Les pourcentages moyens d’élimination des différents éléments toxiques par les quatre filtres que nous avons utilisés dans le traitement des métaux lourds étudiés

Tableau 3 : Pourcentages de réduction des métaux lourds étudiés par les quatre filtres

Filtre 1 : Cd 40 % ; Cr 70 % ; Cu 85,71 % ; Fe 95,26 % ; Pb 10 % ; Zn 99,64 %
Filtre 2 : Cd 40 % ; Cr 70 % ; Cu 87,14 % ; Fe 92,63 % ; Pb 60 % ; Zn 95,47 %
Filtre 3 : Cd 40 % ; Cr 66,66 % ; Cu 85,71 % ; Fe 94,74 % ; Pb 60 % ; Zn 96,37 %
Filtre 4 : Cd 20 % ; Cr 70 % ; Cu 57,14 % ; Fe 93,68 % ; Pb 10 % ; Zn 89,12 %

nos expériences sont rassemblées sur le tableau 3.

Conclusion

La filtration des eaux usées industrielles sur des lits filtrants composés de sol agricole et de sable marin du littoral donne des résultats très satisfaisants que ce soit au niveau caractérisation physico-chimique (pH, DCO, chlorures, orthophosphates et autres...), ou au niveau de la réduction très significative de la teneur en métaux lourds très toxiques détectés dans les effluents utilisés.

Les analyses par ICP des filtrats obtenus par les quatre filtres que nous avons utilisés ont montré le rôle primordial que jouent ces filtres naturels, très peu coûteux, qui pourraient être facilement utilisés dans les pays arides et semi-arides, particulièrement en Afrique où le stress hydrique devient problématique. Les sables que nous avons utilisés pour traiter les eaux usées ont ensuite été valorisés en les mélangeant à du ciment pour fabriquer des briques de béton.

Références bibliographiques

  • * Cheng M.H., Paterson J.W., Minear R.A., 1975. Heavy metals uptake by activated sludge. J. Water Pollut.
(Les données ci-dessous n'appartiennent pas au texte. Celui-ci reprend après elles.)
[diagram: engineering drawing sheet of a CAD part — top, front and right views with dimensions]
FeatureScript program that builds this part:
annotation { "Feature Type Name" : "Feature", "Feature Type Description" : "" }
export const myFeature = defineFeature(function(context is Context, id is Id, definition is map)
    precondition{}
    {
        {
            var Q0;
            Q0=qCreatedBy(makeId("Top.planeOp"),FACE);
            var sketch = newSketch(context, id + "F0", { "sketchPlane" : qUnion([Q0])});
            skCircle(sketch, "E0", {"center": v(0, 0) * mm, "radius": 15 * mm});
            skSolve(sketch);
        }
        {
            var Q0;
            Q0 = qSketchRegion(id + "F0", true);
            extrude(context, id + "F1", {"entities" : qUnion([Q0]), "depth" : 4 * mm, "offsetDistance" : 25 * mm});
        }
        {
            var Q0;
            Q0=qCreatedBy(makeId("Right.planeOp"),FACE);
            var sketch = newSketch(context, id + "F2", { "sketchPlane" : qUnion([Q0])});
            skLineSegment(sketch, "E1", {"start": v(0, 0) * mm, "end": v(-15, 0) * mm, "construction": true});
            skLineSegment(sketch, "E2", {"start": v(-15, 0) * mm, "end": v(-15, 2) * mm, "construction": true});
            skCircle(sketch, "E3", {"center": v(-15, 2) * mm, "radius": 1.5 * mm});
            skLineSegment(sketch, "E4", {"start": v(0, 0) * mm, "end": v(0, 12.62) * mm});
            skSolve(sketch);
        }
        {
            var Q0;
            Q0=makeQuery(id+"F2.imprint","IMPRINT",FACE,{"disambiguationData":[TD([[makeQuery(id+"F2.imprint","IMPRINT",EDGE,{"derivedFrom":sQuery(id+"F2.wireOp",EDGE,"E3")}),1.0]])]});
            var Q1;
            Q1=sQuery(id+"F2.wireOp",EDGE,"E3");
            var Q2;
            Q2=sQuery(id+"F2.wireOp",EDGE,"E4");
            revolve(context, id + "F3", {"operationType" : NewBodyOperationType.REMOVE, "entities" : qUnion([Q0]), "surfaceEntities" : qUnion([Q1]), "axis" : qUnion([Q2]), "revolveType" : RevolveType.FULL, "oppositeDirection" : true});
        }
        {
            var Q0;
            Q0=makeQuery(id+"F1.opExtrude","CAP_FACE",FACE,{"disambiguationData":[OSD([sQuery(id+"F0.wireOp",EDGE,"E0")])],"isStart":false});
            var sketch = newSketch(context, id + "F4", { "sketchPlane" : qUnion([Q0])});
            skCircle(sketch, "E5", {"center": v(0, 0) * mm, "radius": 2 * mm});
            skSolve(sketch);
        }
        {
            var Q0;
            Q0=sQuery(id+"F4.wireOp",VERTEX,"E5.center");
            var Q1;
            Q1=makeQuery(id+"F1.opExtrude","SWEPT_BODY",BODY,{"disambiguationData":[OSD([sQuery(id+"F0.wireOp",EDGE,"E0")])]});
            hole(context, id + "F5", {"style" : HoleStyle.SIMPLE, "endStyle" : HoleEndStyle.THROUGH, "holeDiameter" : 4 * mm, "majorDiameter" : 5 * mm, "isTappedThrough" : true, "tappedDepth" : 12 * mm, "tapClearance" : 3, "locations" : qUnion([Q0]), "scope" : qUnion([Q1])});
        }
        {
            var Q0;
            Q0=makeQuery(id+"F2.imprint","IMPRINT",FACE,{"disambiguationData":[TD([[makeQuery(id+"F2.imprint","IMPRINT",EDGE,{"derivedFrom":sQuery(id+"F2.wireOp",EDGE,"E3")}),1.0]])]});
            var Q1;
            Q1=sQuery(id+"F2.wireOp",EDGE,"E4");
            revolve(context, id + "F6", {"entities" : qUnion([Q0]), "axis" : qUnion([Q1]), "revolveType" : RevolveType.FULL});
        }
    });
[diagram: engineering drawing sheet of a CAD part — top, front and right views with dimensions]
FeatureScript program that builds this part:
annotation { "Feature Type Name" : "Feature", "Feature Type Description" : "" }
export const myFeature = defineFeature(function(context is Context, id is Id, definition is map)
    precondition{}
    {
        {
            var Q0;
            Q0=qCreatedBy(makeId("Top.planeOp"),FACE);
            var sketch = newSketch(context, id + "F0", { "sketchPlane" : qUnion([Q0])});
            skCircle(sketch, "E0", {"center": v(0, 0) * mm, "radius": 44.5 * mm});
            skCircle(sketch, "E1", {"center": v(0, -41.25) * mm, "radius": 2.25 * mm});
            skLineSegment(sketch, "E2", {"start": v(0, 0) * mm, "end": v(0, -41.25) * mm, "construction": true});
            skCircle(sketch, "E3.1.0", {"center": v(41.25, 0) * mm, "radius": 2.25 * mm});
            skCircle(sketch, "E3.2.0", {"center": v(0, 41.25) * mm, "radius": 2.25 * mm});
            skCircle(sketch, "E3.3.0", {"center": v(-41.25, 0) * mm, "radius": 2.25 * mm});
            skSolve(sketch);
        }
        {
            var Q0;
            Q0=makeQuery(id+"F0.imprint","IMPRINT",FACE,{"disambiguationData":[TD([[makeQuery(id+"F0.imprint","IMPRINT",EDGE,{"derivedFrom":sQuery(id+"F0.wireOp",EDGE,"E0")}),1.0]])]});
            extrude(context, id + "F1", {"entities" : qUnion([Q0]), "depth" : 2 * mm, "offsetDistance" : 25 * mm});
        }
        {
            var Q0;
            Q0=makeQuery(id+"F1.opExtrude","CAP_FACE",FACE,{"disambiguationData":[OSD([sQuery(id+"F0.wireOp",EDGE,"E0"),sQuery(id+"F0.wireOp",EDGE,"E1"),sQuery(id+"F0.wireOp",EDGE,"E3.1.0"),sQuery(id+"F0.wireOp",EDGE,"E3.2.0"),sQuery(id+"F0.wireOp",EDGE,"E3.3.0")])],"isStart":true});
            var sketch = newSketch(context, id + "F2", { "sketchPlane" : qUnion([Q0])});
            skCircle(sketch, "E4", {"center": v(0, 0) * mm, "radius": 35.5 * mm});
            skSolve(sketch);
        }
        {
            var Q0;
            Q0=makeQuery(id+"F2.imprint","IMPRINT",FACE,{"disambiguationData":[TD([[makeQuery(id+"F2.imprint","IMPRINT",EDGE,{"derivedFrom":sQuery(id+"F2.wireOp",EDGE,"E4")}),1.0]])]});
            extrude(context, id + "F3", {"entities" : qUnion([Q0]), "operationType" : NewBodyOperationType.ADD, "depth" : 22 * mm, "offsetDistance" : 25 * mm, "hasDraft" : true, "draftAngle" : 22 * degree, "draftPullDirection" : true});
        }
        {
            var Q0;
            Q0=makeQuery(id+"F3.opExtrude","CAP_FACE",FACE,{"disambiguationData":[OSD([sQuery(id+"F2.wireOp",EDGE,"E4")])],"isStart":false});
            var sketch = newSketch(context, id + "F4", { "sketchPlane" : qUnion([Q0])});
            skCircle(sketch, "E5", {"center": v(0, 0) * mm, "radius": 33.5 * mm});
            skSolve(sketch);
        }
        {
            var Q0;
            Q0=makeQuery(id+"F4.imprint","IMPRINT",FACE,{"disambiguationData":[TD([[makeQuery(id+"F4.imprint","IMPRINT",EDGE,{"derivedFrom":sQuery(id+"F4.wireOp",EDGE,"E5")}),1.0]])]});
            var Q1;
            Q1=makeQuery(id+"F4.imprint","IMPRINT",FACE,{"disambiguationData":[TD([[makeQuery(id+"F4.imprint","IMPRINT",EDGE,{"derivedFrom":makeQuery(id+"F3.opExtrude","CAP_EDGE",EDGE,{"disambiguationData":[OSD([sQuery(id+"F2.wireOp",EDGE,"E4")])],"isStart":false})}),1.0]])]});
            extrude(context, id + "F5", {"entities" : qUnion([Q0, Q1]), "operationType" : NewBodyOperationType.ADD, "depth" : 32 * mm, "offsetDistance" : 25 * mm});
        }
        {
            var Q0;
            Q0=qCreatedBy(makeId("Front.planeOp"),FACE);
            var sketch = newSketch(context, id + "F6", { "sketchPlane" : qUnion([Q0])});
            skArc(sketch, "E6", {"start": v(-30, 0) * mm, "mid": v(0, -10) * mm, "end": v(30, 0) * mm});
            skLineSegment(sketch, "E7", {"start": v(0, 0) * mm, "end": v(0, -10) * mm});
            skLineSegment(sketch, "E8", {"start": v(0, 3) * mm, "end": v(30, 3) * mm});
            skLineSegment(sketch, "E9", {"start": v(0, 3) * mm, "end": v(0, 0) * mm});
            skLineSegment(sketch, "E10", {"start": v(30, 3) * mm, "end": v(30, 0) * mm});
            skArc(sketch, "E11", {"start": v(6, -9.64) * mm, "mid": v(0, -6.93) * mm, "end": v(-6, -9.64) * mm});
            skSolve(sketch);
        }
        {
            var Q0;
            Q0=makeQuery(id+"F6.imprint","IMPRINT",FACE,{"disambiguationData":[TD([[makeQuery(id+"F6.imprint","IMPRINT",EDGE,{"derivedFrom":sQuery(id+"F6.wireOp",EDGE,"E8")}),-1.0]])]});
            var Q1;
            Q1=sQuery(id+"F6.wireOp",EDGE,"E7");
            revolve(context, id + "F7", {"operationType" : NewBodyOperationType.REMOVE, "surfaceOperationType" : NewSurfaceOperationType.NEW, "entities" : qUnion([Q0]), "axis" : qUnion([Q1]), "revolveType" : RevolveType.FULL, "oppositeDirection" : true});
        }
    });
Control Fed., 47, 362-376.
  • * Eger P., 1994. Wetland treatment for trace metal removal from mine drainage: the importance of aerobic and anaerobic processes. Wat. Sci. Tech., 29(4), 249-256.
  • * Nelson P.O., Chung A.K., Hudson M.C., 1981. Factors affecting the fate of heavy metals in the activated sludge process. Water Pollut. Control Fed., 53, 1323-1332.
  • * Huisman L. et Wood W.E., La filtration lente sur sable. Genève, Organisation Mondiale de la Santé, 1975 ; 133 pages.
  • * Potgieter J.H., Potgieter-Vermaak S.S., Kalibantonga P.D., 2006b. Heavy metals removal from solution by palygorskite clay. Minerals Engineering, 19, 463-470.